### Extracto del documento
..........

La crisis en España no es fiscal, sino bancaria
La llegada de la crisis a España quiso ser vista como evidencia de una “insostenible” política económica, cimentada sobre un gasto público excesivamente generoso. Un Estado de bienestar que no podía pagarse. Las respuestas, primero del gobierno del PSOE en 2010, luego corregidas y aumentadas por el PP, dieron por bueno el argumento al acometer una política de recortes con la que recuperar la confianza de los inversores. Había que recortar el gasto público a fin de reequilibrar los presupuestos, y hasta reformar la Constitución para priorizar el pago a los acreedores. Pero la crisis, antes que fiscal es bancaria, consecuencia de una gigantesca acumulación de deuda privada, sobre todo de grandes empresas —créditos bancarios casi en su totalidad— y de entidades financieras.
Ya vimos cómo esta crisis comenzó en Estados Unidos, precisamente donde más lejos se ha llegado en la liberalización y desregulación de los movimientos de capitales. Dicho proceso trajo consigo nuevos modelos de regulación bancaria, donde prácticamente desaparecieron los esquemas surgidos como respuesta a la Gran Depresión de 1929, para primar ahora la autorregulación mediante auditorías y ratings privados frente a una debilitada supervisión pública. Mientras, la frondosa diversidad de nuevos y sofisticados activos financieros ofrecía importantes rentabilidades. Pero tal dinamismo escondía un problema: toda aquella expansión estaba sostenida sobre una gigantesca montaña de deuda privada, gestionada por bancos.

..........

### Registros extraídos

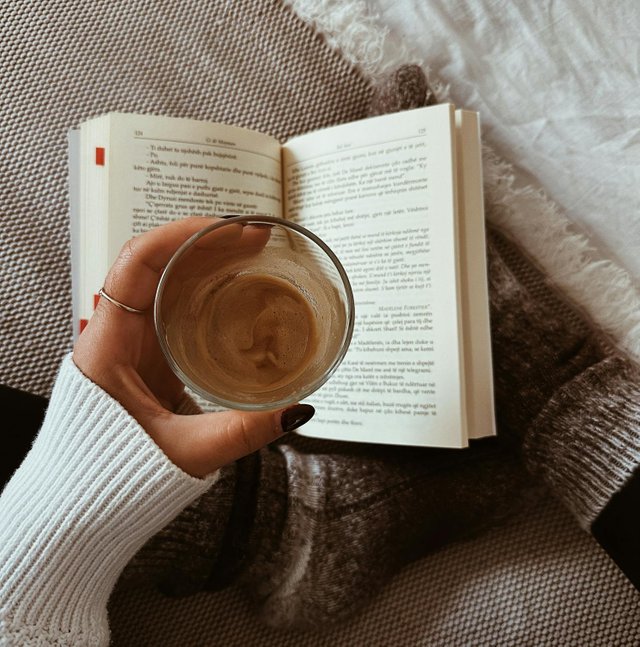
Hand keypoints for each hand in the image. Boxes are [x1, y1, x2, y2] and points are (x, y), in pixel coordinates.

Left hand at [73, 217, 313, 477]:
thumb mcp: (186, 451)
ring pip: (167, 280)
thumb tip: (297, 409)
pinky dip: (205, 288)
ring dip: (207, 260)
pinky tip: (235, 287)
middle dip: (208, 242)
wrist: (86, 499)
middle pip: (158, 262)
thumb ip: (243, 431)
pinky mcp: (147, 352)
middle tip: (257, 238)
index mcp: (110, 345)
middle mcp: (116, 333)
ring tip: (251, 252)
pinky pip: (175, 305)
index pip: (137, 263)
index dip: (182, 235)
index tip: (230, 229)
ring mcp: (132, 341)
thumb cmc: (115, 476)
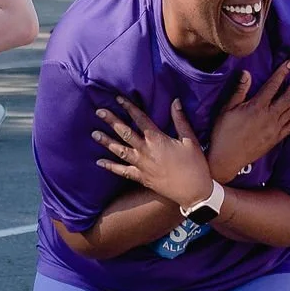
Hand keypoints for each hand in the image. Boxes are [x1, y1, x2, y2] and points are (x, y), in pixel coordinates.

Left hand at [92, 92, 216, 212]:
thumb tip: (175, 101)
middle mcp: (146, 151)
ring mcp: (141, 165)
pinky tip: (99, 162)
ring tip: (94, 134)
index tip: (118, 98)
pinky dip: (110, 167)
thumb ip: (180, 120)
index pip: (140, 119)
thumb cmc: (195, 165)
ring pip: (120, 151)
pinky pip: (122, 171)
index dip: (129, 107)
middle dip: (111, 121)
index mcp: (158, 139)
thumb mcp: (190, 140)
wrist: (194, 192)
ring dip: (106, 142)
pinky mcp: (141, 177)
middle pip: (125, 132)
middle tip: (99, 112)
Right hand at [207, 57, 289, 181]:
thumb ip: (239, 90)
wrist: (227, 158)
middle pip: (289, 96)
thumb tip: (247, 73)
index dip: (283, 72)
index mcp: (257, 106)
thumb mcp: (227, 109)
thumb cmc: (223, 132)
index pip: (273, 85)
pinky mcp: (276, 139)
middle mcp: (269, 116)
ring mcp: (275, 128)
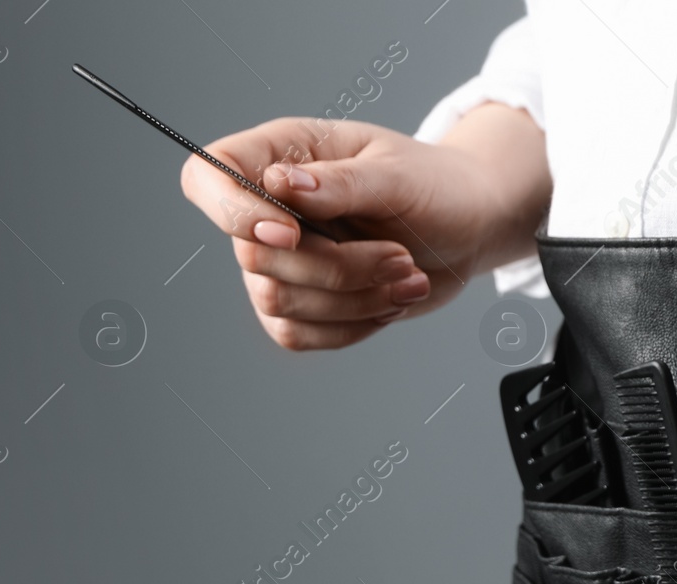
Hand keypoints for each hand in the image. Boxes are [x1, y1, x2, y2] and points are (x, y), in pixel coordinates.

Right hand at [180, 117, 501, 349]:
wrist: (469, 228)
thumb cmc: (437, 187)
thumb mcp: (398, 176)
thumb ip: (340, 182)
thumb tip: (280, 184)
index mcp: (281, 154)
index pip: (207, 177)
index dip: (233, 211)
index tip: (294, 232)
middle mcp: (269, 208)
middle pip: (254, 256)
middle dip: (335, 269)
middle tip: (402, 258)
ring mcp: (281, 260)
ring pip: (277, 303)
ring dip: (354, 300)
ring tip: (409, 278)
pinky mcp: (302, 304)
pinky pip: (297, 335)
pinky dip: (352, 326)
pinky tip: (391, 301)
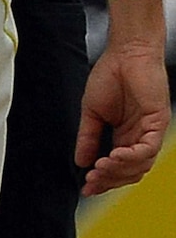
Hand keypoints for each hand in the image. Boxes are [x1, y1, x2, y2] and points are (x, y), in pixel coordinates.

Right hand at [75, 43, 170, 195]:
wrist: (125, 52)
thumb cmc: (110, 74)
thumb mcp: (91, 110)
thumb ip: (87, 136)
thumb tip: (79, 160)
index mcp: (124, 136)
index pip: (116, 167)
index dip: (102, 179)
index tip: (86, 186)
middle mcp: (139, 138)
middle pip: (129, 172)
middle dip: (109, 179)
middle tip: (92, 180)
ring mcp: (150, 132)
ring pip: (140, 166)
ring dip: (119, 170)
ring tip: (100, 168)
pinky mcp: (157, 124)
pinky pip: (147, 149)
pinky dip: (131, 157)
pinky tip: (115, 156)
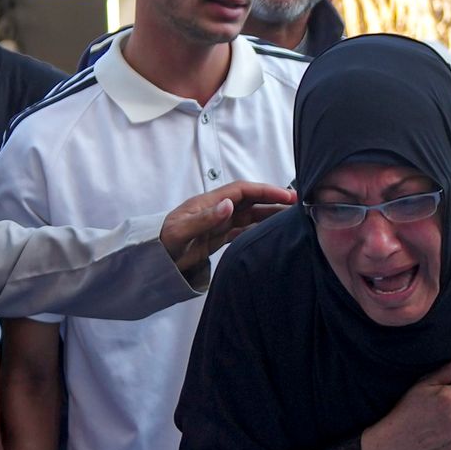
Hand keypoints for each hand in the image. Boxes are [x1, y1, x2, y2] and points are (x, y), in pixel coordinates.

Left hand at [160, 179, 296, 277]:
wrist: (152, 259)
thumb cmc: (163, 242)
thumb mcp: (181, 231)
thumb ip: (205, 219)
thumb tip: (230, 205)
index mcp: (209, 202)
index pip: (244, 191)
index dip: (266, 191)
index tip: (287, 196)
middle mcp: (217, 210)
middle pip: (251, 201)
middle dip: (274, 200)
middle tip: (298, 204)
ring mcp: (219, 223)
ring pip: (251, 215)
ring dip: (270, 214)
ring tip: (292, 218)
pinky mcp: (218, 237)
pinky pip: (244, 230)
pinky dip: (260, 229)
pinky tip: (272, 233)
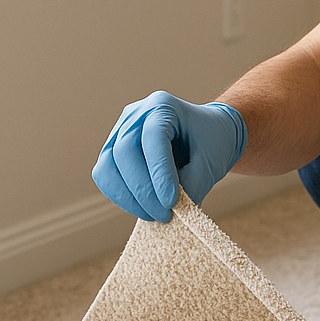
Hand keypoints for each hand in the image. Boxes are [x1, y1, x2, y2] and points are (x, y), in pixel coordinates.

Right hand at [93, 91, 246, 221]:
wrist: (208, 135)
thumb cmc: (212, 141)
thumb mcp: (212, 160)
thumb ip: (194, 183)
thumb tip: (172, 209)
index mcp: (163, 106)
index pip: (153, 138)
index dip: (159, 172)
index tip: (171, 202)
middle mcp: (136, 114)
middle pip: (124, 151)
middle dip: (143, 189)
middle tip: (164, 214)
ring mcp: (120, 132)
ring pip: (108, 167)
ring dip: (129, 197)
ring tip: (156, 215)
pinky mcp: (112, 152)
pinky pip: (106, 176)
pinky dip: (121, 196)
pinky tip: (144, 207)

..........

### Preguntas
A - Explique, en una a tres oraciones, por qué el texto sobre la crisis en España sostiene que esa crisis es bancaria antes que fiscal.
B - Reformule como lista el párrafo del texto sobre la crisis en España que empieza con "Ya vimos cómo esta crisis comenzó", conservando sus datos principales.
C - Prolongue el texto sobre la crisis en España a partir de su última oración.

### Resultados por tarea
A - Porque la crisis es consecuencia de una gigantesca acumulación de deuda privada. Esa deuda procede sobre todo de grandes empresas, casi en su totalidad en forma de créditos bancarios, y de entidades financieras.

B -
- La crisis comenzó en Estados Unidos, donde más lejos se llegó en la liberalización y desregulación de los movimientos de capitales.
- Ese proceso trajo nuevos modelos de regulación bancaria en los que prácticamente desaparecieron los esquemas surgidos tras la Gran Depresión de 1929.
- Se primó la autorregulación mediante auditorías y ratings privados frente a una supervisión pública debilitada.
- Una gran diversidad de nuevos y sofisticados activos financieros ofrecía importantes rentabilidades.
- Toda esa expansión se sostenía sobre una gigantesca montaña de deuda privada gestionada por bancos.

C -
Cuando finalmente la crisis se evidenció, la banca española parecía estar a salvo al no haber participado de lleno en todos aquellos títulos vinculados a hipotecas de muy baja calidad crediticia: las subprime. El Banco de España había vetado su participación en aquellos productos financieros. Las entidades contaban con otro recurso para sortear la crisis: las provisiones genéricas o dinámicas. Este instrumento, único en Europa, consiste en una dotación de reservas obligatoria para bancos y cajas, que debían dotar durante épocas de bonanza a fin de tener un “colchón” de seguridad con el que afrontar momentos peores.
Por tanto, la reducida exposición a los activos “tóxicos” y el modelo de provisiones, parecía dejar en mejor situación al sistema bancario español. Esto mismo hizo que en un primer momento las ayudas públicas fuesen comparativamente escasas frente a los costosos rescates de otros países.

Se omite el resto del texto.